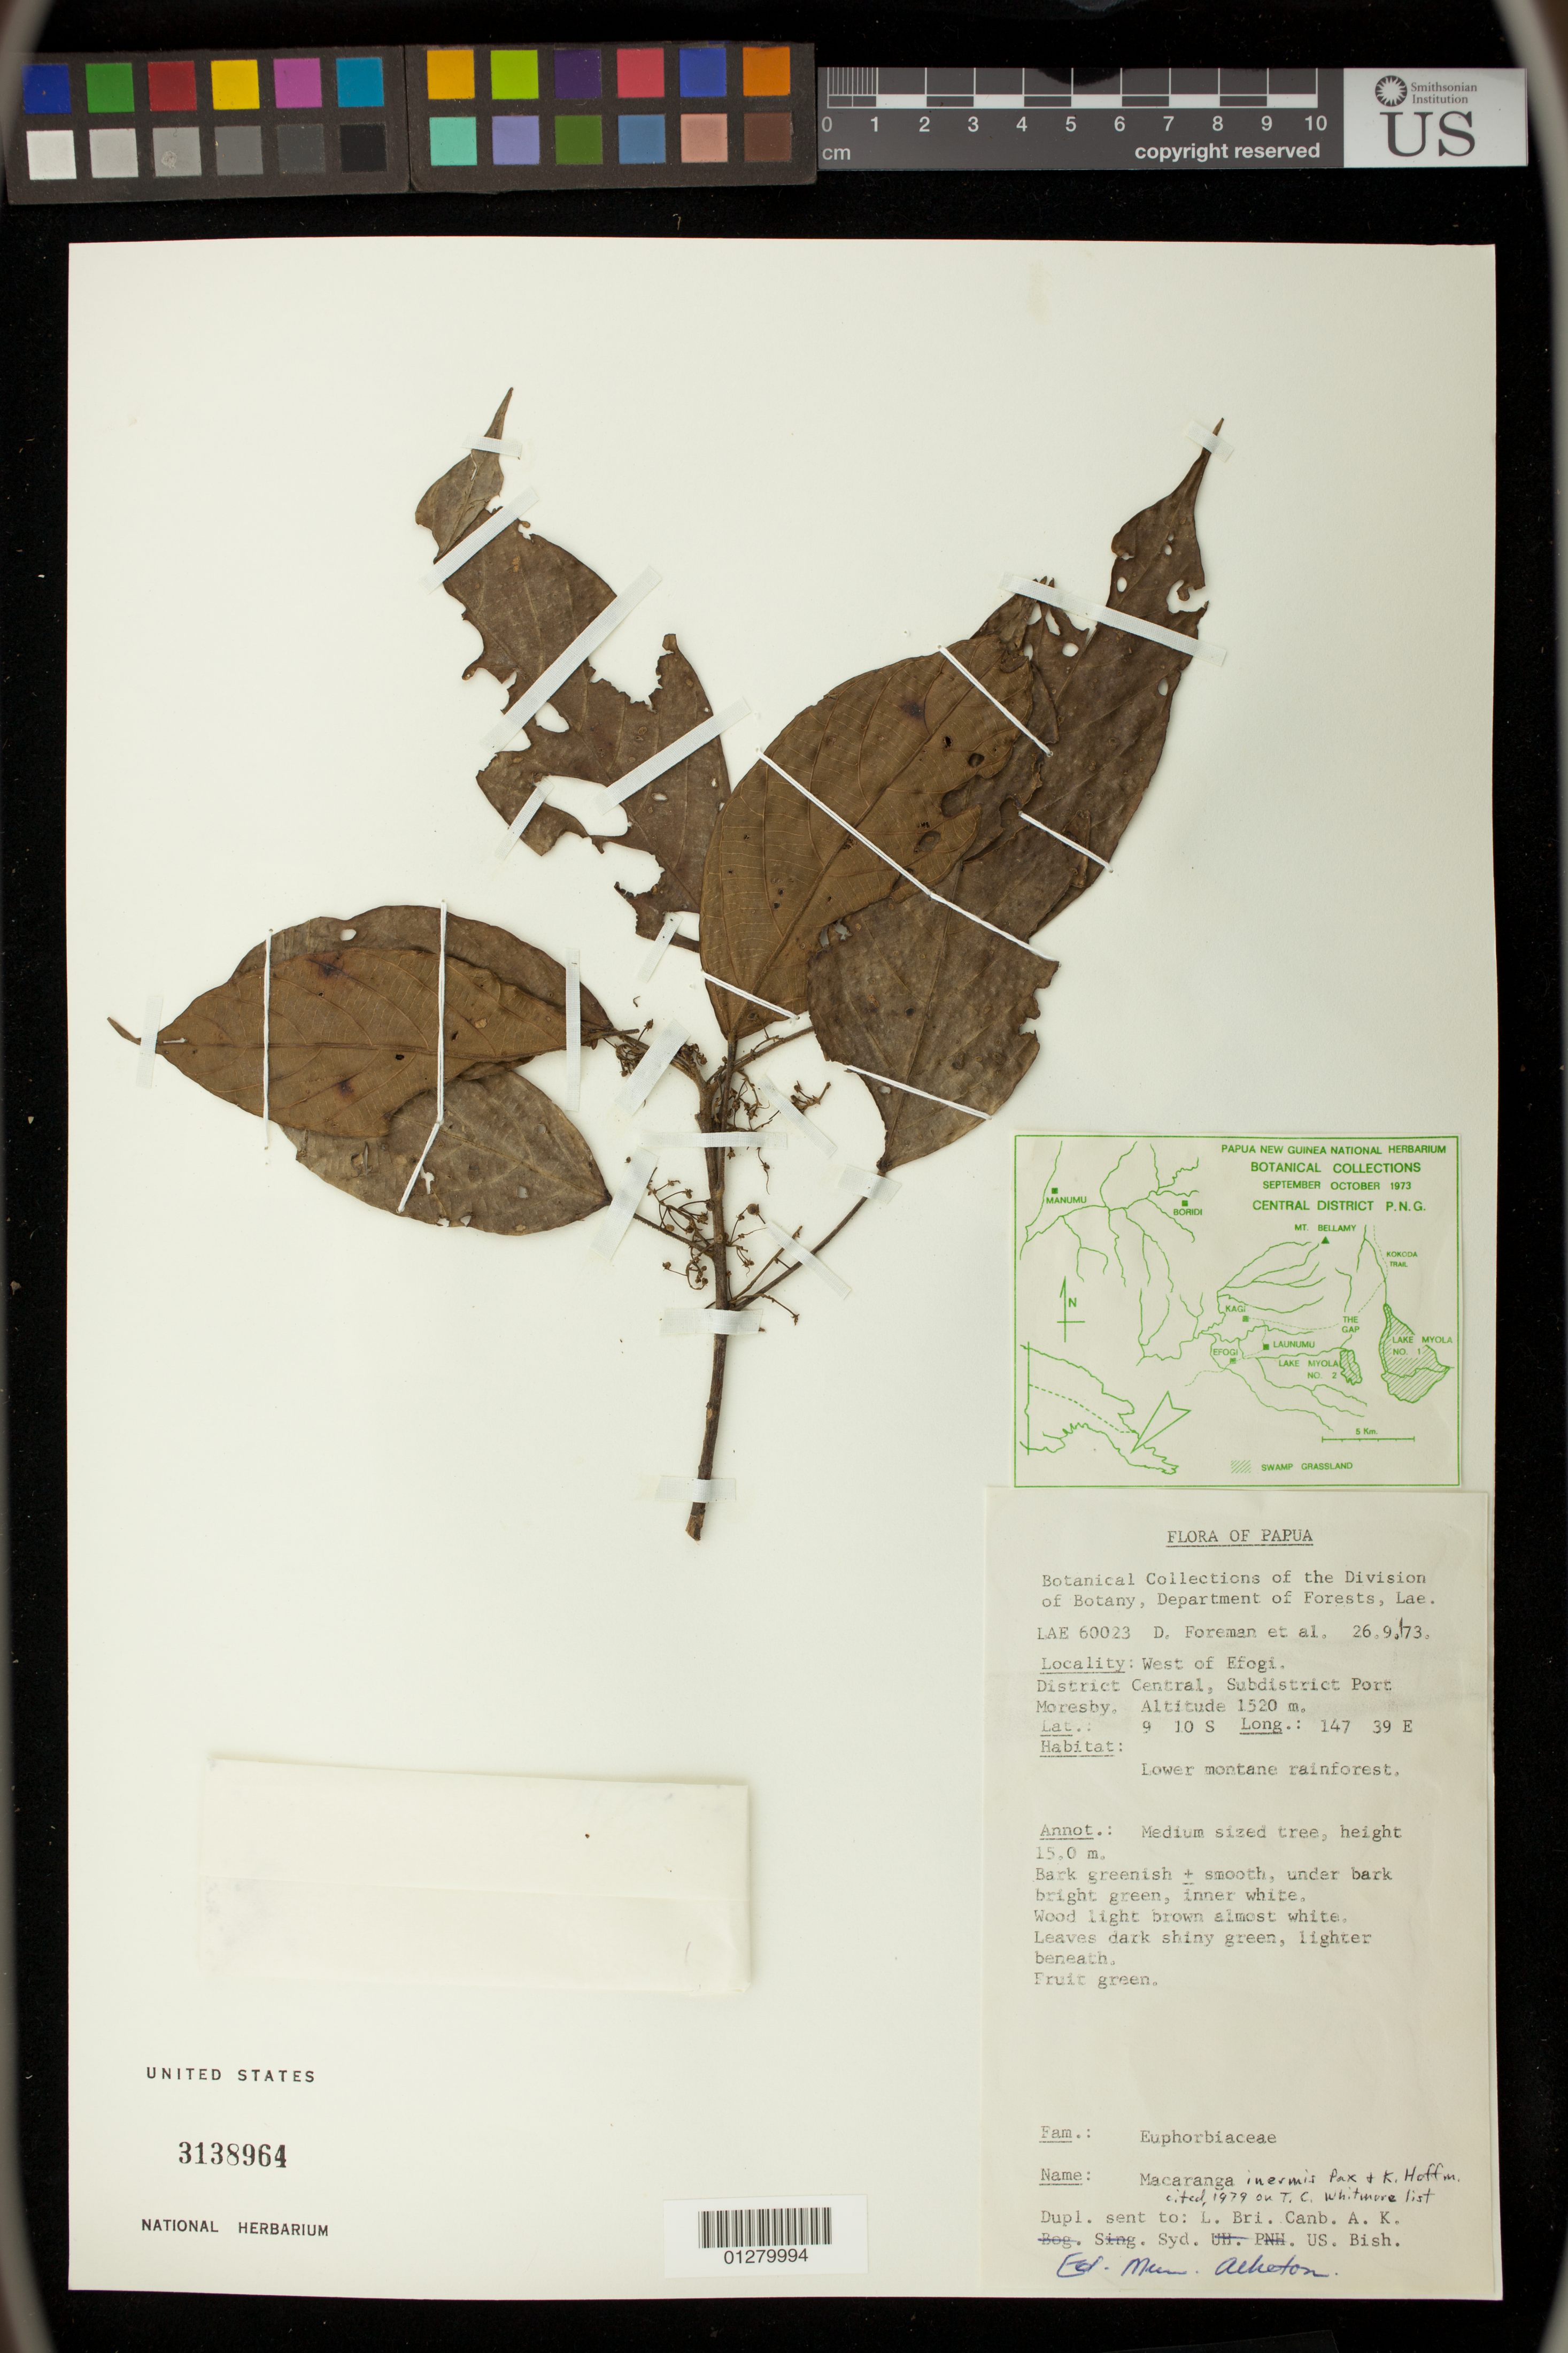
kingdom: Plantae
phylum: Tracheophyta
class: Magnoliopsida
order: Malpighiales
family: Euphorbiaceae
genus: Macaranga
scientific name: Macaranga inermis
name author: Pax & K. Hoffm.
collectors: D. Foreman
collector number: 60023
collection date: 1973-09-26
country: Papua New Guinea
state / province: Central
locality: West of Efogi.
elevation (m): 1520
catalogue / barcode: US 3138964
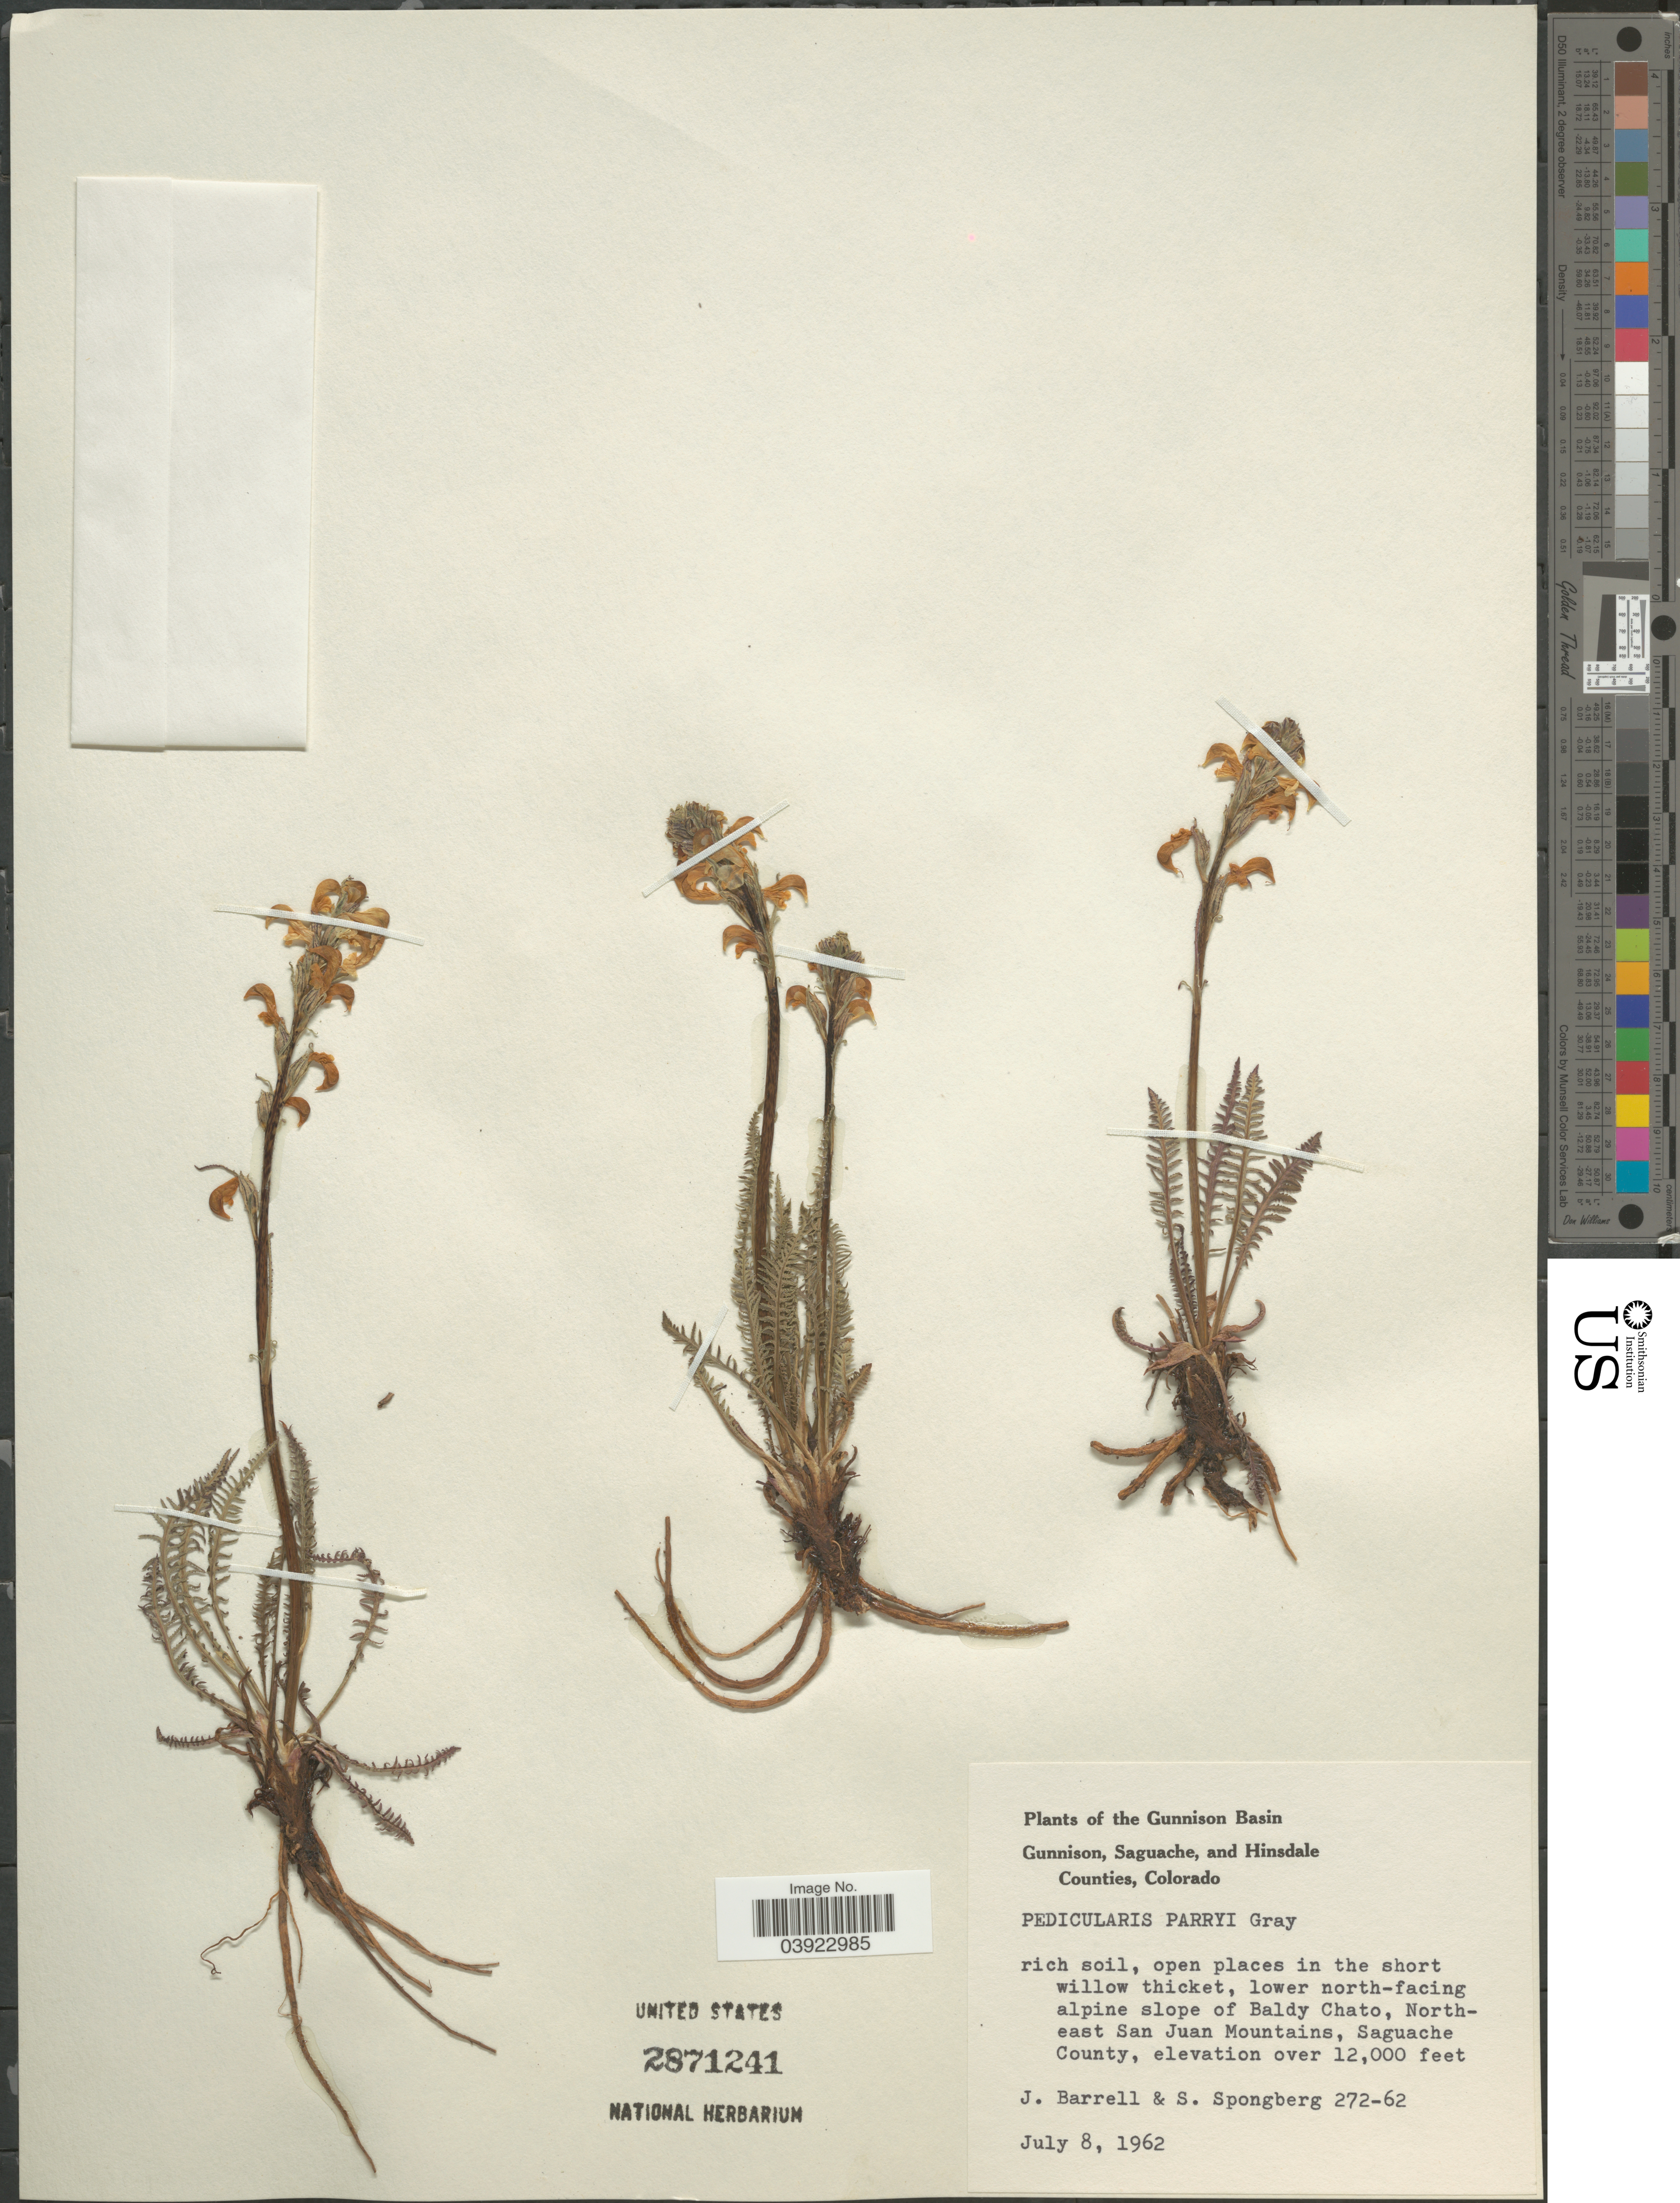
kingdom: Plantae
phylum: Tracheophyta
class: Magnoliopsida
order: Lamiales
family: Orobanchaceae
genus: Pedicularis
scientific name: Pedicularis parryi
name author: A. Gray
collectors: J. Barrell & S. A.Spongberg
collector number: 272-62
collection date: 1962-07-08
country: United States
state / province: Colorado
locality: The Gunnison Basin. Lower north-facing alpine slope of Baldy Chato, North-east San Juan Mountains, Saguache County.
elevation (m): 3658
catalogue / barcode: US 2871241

● **Goal**
Copy out every line of both items above without alteration, and omit the pictures.

● **Final result**
kingdom: Plantae
phylum: Tracheophyta
class: Magnoliopsida
order: Malpighiales
family: Euphorbiaceae
genus: Macaranga
scientific name: Macaranga inermis
name author: Pax & K. Hoffm.
collectors: D. Foreman
collector number: 60023
collection date: 1973-09-26
country: Papua New Guinea
state / province: Central
locality: West of Efogi.
elevation (m): 1520
catalogue / barcode: US 3138964
kingdom: Plantae
phylum: Tracheophyta
class: Magnoliopsida
order: Lamiales
family: Orobanchaceae
genus: Pedicularis
scientific name: Pedicularis parryi
name author: A. Gray
collectors: J. Barrell & S. A.Spongberg
collector number: 272-62
collection date: 1962-07-08
country: United States
state / province: Colorado
locality: The Gunnison Basin. Lower north-facing alpine slope of Baldy Chato, North-east San Juan Mountains, Saguache County.
elevation (m): 3658
catalogue / barcode: US 2871241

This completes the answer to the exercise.